Some background info: I am working on updating an application for a company, and we have a gridview with several columns in it, which vary from labels, to textfields, to dropdowns. Each row in the gridview is for a different 'Entry' which resides in my 'Entry' Table. When a user changes one of these columns (updates the value selected in the dropdown, changes text in the textfield, etc) they WERE clicking an 'update button' which then inserted the change that was made into our 'EntryLog' table. This is how we archive all the changes made to a particular entry. The issue is, the old implementation of the update process would create an archive record for ALL of the entries in the gridview for that page, even when the user only actually updated ONE entry. This means that when a user updated one entry, our 'EntryLog' table was getting flooded with additional archive records that in reality were identical to the previous one (meaning nothing was actually changed for that entry)

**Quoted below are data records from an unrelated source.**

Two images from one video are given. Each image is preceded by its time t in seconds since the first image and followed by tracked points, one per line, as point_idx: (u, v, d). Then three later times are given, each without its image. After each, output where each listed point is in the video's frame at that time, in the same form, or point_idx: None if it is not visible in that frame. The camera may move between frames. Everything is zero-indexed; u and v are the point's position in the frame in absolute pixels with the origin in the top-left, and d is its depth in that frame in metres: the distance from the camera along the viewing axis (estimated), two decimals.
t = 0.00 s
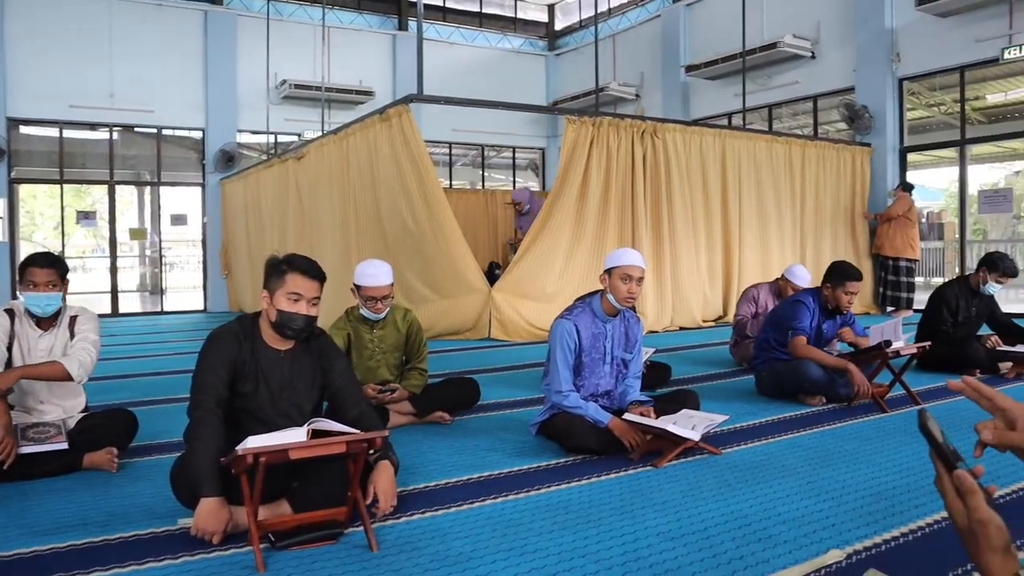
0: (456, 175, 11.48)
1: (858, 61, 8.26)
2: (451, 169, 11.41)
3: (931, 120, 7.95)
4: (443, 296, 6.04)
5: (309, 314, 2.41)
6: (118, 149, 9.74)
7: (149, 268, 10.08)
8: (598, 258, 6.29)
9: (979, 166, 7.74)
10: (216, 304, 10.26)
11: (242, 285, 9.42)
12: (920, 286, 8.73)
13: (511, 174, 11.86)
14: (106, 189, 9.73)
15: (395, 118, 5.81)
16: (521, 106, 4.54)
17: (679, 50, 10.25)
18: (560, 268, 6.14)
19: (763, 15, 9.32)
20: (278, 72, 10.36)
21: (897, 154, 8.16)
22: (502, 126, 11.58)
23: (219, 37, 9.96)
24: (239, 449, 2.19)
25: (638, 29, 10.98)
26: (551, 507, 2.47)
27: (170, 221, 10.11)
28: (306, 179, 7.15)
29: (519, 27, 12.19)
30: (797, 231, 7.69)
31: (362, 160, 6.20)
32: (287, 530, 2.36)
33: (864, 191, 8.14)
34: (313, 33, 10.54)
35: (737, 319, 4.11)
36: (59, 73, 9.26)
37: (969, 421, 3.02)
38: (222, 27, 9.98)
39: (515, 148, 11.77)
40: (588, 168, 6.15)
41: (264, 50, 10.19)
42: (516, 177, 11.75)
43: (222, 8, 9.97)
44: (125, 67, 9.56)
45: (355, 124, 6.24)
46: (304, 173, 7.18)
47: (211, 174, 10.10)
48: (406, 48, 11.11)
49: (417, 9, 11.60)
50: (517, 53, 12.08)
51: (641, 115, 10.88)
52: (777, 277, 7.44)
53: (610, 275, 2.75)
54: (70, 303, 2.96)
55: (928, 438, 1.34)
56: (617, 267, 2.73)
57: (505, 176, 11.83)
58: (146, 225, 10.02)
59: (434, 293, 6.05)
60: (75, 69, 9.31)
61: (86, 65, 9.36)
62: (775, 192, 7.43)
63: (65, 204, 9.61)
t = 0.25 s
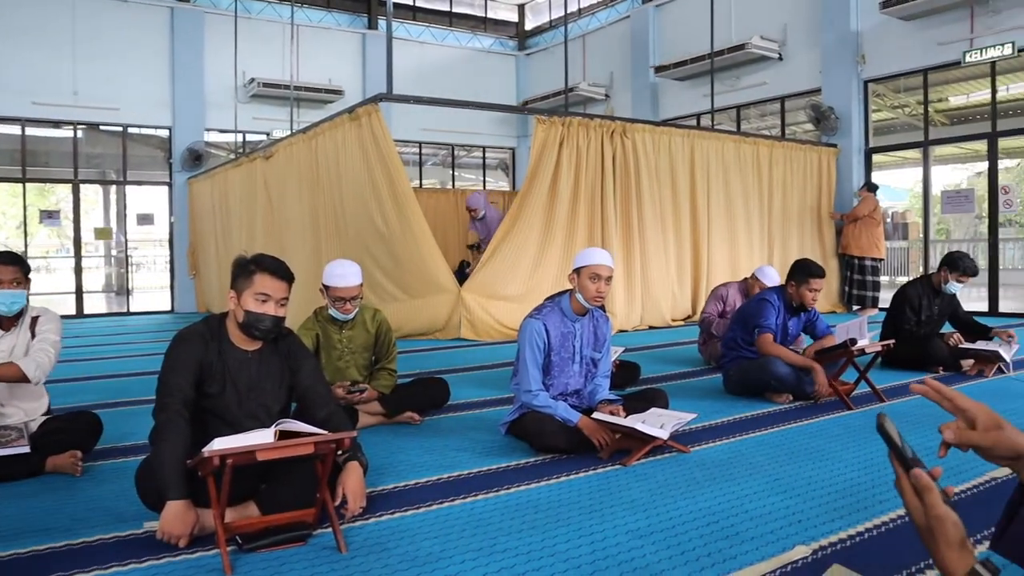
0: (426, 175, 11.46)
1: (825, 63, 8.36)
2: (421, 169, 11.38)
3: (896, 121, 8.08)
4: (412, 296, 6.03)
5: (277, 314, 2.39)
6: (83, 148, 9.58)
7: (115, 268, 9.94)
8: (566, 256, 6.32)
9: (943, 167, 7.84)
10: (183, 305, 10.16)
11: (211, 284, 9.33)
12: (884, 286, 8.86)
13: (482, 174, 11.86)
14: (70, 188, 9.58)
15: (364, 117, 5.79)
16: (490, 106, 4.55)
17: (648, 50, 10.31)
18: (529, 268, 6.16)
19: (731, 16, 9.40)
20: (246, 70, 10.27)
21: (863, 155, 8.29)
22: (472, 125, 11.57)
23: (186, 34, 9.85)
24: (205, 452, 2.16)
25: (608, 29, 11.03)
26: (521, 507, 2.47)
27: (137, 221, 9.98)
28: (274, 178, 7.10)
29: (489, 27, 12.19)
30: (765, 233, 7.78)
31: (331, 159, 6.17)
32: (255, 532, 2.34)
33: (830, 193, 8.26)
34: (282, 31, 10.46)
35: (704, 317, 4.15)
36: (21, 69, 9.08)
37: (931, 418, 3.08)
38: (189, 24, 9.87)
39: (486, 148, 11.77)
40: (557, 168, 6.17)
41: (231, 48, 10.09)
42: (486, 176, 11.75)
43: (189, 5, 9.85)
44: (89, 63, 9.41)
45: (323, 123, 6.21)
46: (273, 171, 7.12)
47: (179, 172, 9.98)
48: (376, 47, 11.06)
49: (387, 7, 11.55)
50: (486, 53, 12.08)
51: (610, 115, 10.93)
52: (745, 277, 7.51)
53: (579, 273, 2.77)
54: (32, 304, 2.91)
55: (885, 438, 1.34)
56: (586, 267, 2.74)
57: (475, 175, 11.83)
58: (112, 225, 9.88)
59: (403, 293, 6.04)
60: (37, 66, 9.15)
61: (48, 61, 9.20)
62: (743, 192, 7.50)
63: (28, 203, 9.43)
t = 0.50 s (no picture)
0: (399, 174, 11.44)
1: (795, 64, 8.44)
2: (394, 168, 11.35)
3: (865, 122, 8.18)
4: (384, 296, 6.02)
5: (244, 315, 2.38)
6: (50, 146, 9.44)
7: (83, 269, 9.81)
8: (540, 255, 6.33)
9: (911, 168, 7.95)
10: (153, 305, 10.06)
11: (182, 284, 9.25)
12: (853, 285, 8.98)
13: (455, 173, 11.85)
14: (37, 187, 9.43)
15: (335, 117, 5.77)
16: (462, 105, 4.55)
17: (621, 50, 10.35)
18: (502, 267, 6.17)
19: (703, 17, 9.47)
20: (216, 68, 10.17)
21: (832, 156, 8.39)
22: (445, 124, 11.54)
23: (155, 31, 9.73)
24: (173, 454, 2.14)
25: (580, 30, 11.06)
26: (493, 507, 2.47)
27: (105, 220, 9.85)
28: (245, 178, 7.06)
29: (462, 26, 12.18)
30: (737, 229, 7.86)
31: (302, 160, 6.15)
32: (225, 535, 2.31)
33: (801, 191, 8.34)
34: (253, 29, 10.37)
35: (676, 317, 4.18)
36: None
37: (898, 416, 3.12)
38: (159, 21, 9.75)
39: (459, 147, 11.76)
40: (529, 167, 6.18)
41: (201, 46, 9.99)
42: (459, 176, 11.75)
43: (157, 1, 9.74)
44: (55, 61, 9.26)
45: (294, 122, 6.17)
46: (244, 171, 7.08)
47: (148, 171, 9.87)
48: (348, 45, 11.00)
49: (359, 6, 11.50)
50: (459, 52, 12.07)
51: (583, 114, 10.96)
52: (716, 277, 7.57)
53: (550, 272, 2.77)
54: None
55: (854, 436, 1.31)
56: (556, 266, 2.75)
57: (448, 174, 11.82)
58: (80, 225, 9.74)
59: (376, 292, 6.02)
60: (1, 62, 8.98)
61: (12, 58, 9.04)
62: (714, 192, 7.56)
63: None
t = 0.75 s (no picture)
0: (372, 173, 11.40)
1: (766, 66, 8.52)
2: (367, 167, 11.31)
3: (834, 123, 8.27)
4: (356, 296, 5.99)
5: (212, 315, 2.36)
6: (15, 144, 9.27)
7: (50, 268, 9.65)
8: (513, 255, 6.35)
9: (880, 168, 8.10)
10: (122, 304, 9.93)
11: (152, 284, 9.15)
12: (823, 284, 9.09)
13: (428, 173, 11.84)
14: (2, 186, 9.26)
15: (307, 115, 5.74)
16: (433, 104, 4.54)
17: (594, 50, 10.38)
18: (474, 267, 6.18)
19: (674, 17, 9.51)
20: (186, 66, 10.05)
21: (802, 157, 8.48)
22: (418, 123, 11.50)
23: (124, 27, 9.60)
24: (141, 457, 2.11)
25: (553, 29, 11.09)
26: (465, 507, 2.47)
27: (73, 219, 9.70)
28: (215, 178, 7.00)
29: (435, 25, 12.16)
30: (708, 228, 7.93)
31: (272, 160, 6.12)
32: (193, 538, 2.28)
33: (772, 192, 8.43)
34: (223, 26, 10.27)
35: (650, 317, 4.21)
36: None
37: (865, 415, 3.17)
38: (127, 17, 9.62)
39: (432, 147, 11.73)
40: (502, 167, 6.19)
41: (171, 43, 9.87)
42: (432, 175, 11.73)
43: None
44: (19, 57, 9.09)
45: (265, 121, 6.14)
46: (213, 172, 7.02)
47: (116, 170, 9.73)
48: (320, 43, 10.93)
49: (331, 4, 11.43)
50: (432, 51, 12.05)
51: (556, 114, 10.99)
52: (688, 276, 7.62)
53: (521, 271, 2.77)
54: None
55: (820, 433, 1.31)
56: (527, 265, 2.75)
57: (422, 174, 11.80)
58: (46, 224, 9.59)
59: (348, 292, 5.99)
60: None
61: None
62: (686, 192, 7.61)
63: None
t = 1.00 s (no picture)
0: (347, 173, 11.37)
1: (739, 67, 8.58)
2: (341, 167, 11.28)
3: (807, 124, 8.35)
4: (331, 296, 5.96)
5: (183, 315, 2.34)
6: None
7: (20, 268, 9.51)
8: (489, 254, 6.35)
9: (851, 168, 8.21)
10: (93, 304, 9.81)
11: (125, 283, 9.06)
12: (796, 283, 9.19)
13: (403, 172, 11.84)
14: None
15: (282, 114, 5.71)
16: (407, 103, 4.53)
17: (569, 50, 10.41)
18: (450, 267, 6.17)
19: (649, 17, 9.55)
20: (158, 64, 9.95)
21: (775, 157, 8.55)
22: (393, 123, 11.47)
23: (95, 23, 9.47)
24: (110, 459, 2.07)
25: (528, 29, 11.10)
26: (441, 507, 2.46)
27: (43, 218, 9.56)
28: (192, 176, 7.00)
29: (410, 24, 12.14)
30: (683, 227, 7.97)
31: (249, 159, 6.08)
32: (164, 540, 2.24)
33: (746, 192, 8.49)
34: (196, 23, 10.17)
35: (624, 317, 4.23)
36: None
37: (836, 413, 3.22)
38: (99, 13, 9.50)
39: (407, 146, 11.72)
40: (478, 166, 6.20)
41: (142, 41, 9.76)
42: (407, 175, 11.73)
43: None
44: None
45: (241, 119, 6.12)
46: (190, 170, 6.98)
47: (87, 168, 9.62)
48: (295, 42, 10.86)
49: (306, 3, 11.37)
50: (407, 50, 12.03)
51: (531, 114, 11.01)
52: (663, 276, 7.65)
53: (495, 270, 2.78)
54: None
55: (794, 430, 1.34)
56: (501, 265, 2.76)
57: (396, 173, 11.80)
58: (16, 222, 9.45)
59: (322, 292, 5.98)
60: None
61: None
62: (661, 191, 7.65)
63: None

Onto the question: I have already solved the issue by implementing functionality that only creates an archived record for the single row in the gridview that was modified, but now I am left with the task of cleaning out our 'EntryLog' table of all of those falsely archived records. If I had to phrase what I am trying to do in English I would say: I want to delete all of the Logs (by LogID [unique ID for each archive entry] ) where each column value is the same as the previous Log column values and have the same 'EntryID' (unique ID for each ENTRY itself, meaning there are many instances of each EntryID in the 'EntryLog' table. )

I am unsure how to even begin to safely phrase this in T-SQL and any help or nudge in the right direction would be greatly appreciated.

回答1:

Use the CHECKSUM() function to see if the data is identical, without checking every single column.

Assume you have something like this:

create table #t (log_id int, c varchar(10), d int, log_date date)

insert #t values
(1, 'aaaaa', 1, '20140101'),
(1, 'aaaaa', 1, '20140102'),
(1, 'aaaaa', 1, '20140103'),
(1, 'bbbbb', 1, '20140104'),
(2, 'ccc', 10, '20140103'),
(2, 'cdd', 10, '20140105')

The data in the second and the third row are duplicates. To clean the data, execute this statement:

with x as (
select *, row_number() over(partition by log_id, checksum(log_id, c, d) order by log_date) as rn
from #t
)
delete x where rn > 1


回答2:

Since all you want to do is delete duplicate records, if I don't mis understand, and from what I read they are all unique by ID you could use a delete query to delete by the row ID something like this:

DELETE FROM <TableName>
WHERE <ID>= <value>;

Since you did specify that it created quite a few duplicates at once you might want to take a look into parameters using a specified range to delete them a bit quicker. That would look something like this:

DELETE FROM <TableName>
WHERE <ID> BETWEEN <value1> AND <value2>;